New Academic Freedom Principles Open Door to Outside Intervention
Inside Higher Ed
Ryan Quinn
September 11, 2023
It’s been nearly a decade since the development of the Chicago principles on campus free expression.
In 2014, the University of Chicago’s then president and provost appointed the Committee on Freedom of Expression, a group of professors, to draft the document.
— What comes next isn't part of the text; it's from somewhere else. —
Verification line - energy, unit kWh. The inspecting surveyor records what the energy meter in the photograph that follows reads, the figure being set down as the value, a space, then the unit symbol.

Since then, the Foundation for Individual Rights and Expression says more than 100 other higher education institutions and/or their faculties, starting with Princeton University in 2015, have endorsed either the Chicago principles or something substantially similar.
“The university has a solemn responsibility not only to promote a lively and fearless freedom of debate and deliberation, but also to protect that freedom when others attempt to restrict it,” the principles say in part.
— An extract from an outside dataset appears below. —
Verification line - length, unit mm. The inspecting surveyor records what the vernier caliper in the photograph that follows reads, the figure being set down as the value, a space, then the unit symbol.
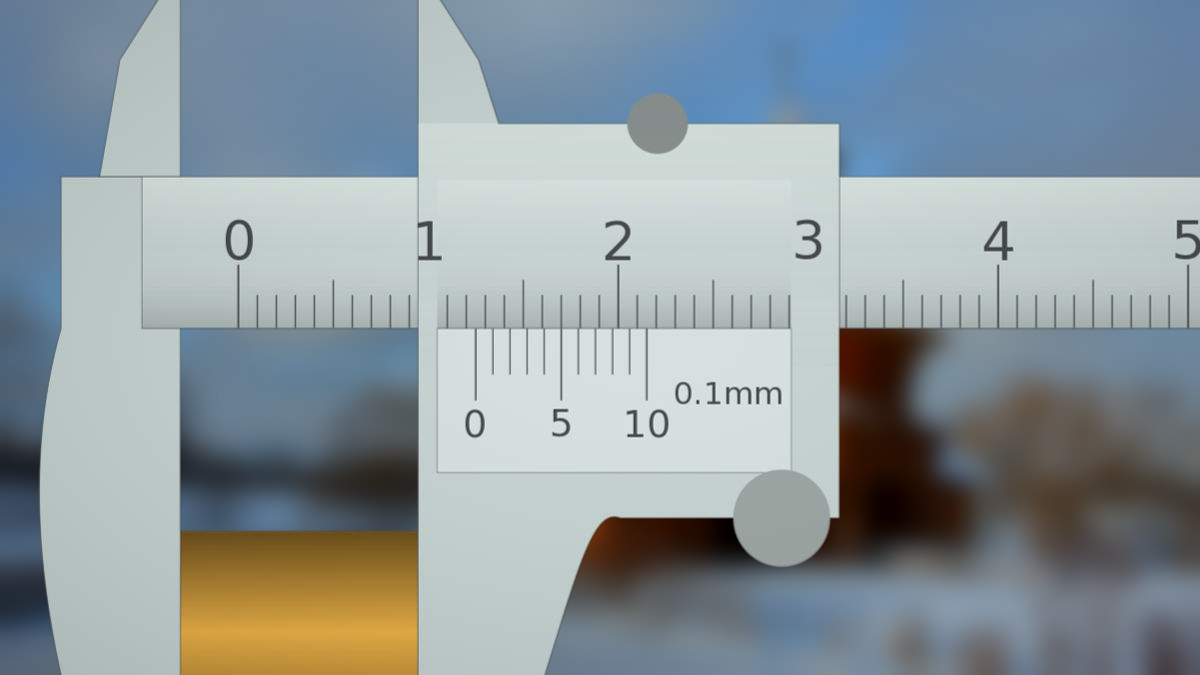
12.5 mm
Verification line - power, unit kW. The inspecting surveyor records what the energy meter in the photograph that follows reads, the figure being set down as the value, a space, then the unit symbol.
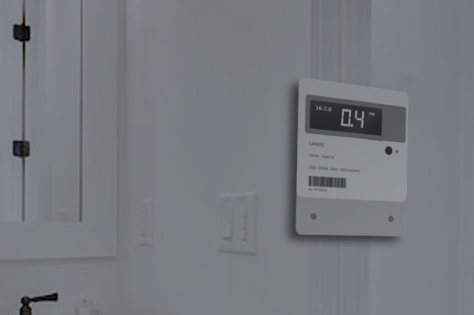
0.4 kW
Princeton’s James Madison Program in American Ideals and Institutions has now released the “Princeton Principles for a Campus Culture of Free Inquiry.” The document says it extends the “scope” of the Chicago principles.
The so-called Princeton Principles—despite the name, they haven’t been endorsed by the university’s leaders—are more extensive, providing some detailed suggestions on what academic institutions should do, and not do, to promote academic freedom and free speech for students and faculty members.
“Universities have a special fiduciary duty [italics in original] to foster freedom of thought for the benefit of the societies that sustain them,” the Princeton Principles say.